Kentucky mom of 2 ID’d as woman crushed to death by St. Patrick’s Day Parade float in freak accident


A world traveler mom of two was revealed as the woman tragically killed during a St. Patrick’s Day parade in Kentucky on Saturday after she was dragged underneath a float and crushed to death in front of dozens of celebrants.
Joan Pannuti Pottinger, 50, was walking alongside a float filled with hay bales that was hitched to a gray pickup truck at the Louisville, Kentucky St. Patrick’s Day parade when her foot somehow got caught on the vehicle.
She was yanked underneath the float moments later. Horrified volunteers and parade-goers rushed to her aid as the entire procession slowed to a standstill.
Pottinger was later pronounced dead at the University of Louisville Hospital.
In the immediate aftermath of the freak accident, some spectators didn’t even realize someone had been injured.
David Gnamba, a food vendor at the parade, told NBC affiliate WAVE 3 that he watched as emergency responders hauled Pottinger away on a stretcher. He didn’t think he’d witnessed “something very serious” and was floored when word started spreading that someone had died.
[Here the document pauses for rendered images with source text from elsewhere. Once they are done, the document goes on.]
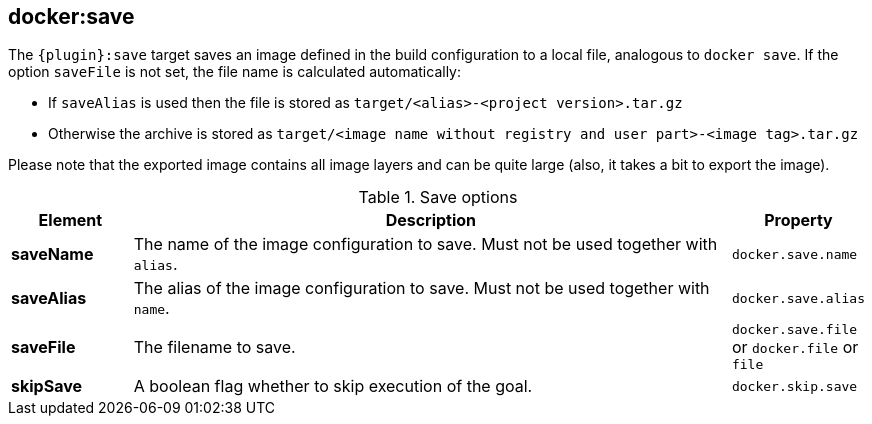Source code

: 
[[docker:save]]
== *docker:save*

The `{plugin}:save` target saves an image defined in the build configuration to a local file, analogous to `docker save`.
If the option `saveFile` is not set, the file name is calculated automatically:

* If `saveAlias` is used then the file is stored as `target/<alias>-<project version>.tar.gz`
* Otherwise the archive is stored as `target/<image name without registry and user part>-<image tag>.tar.gz`

Please note that the exported image contains all image layers and can be quite large (also, it takes a bit to export the image).

.Save options
[cols="1,5,1"]
|===
| Element | Description | Property

| *saveName*
| The name of the image configuration to save. Must not be used together with `alias`.
| `docker.save.name`

| *saveAlias*
| The alias of the image configuration to save. Must not be used together with `name`.
| `docker.save.alias`

| *saveFile*
| The filename to save.
| `docker.save.file` or `docker.file` or `file`

| *skipSave*
| A boolean flag whether to skip execution of the goal.
| `docker.skip.save`
|===
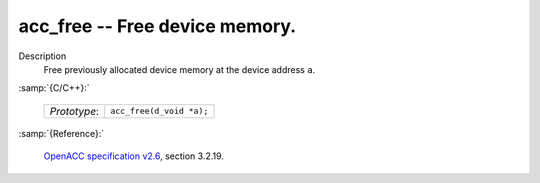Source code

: ..
  Copyright 1988-2022 Free Software Foundation, Inc.
  This is part of the GCC manual.
  For copying conditions, see the GPL license file

.. _acc_free:

acc_free -- Free device memory.
*******************************

Description
  Free previously allocated device memory at the device address ``a``.

:samp:`{C/C++}:`

  .. list-table::

     * - *Prototype*:
       - ``acc_free(d_void *a);``

:samp:`{Reference}:`

  `OpenACC specification v2.6 <https://www.openacc.org>`_, section
  3.2.19.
“It does break my heart because that’s a person that lost their life … this is not news that we want to hear — as human beings, as vendors, as people, as partygoers,” Gnamba told the outlet.
Stephanie Youstra, a volunteer mascot, told the outlet that she had just wrapped up her part of the route when the floats behind her stopped moving. Rumors about the incomprehensible accident eventually made its way up to the front of the parade.
“My heart just goes out to anyone who was in that float, and all the people in that float, and the family. I just can’t imagine that they are all feeling,” Youstra said.
Pottinger’s friends and family confirmed her passing in posts on social media.
After a decade-long career with Kraft Foods, Pottinger took an elongated break from the workforce.
She pivoted to the nonprofit Best Buddies International in 2024. In less than a year, she rose from development coordinator to the director of mission advancement for Kentucky, according to her LinkedIn.
In her free time, Pottinger could often be found traveling with her husband and their two daughters, ages 9 and 13, as documented on her Facebook.
A close friend set up a GoFundMe “in honor Joan Pottinger and the incredible impact she had on everyone who knew her.” It cleared its first goal less than a day after it was posted and was inching towards $50,000 in donations as of Monday evening.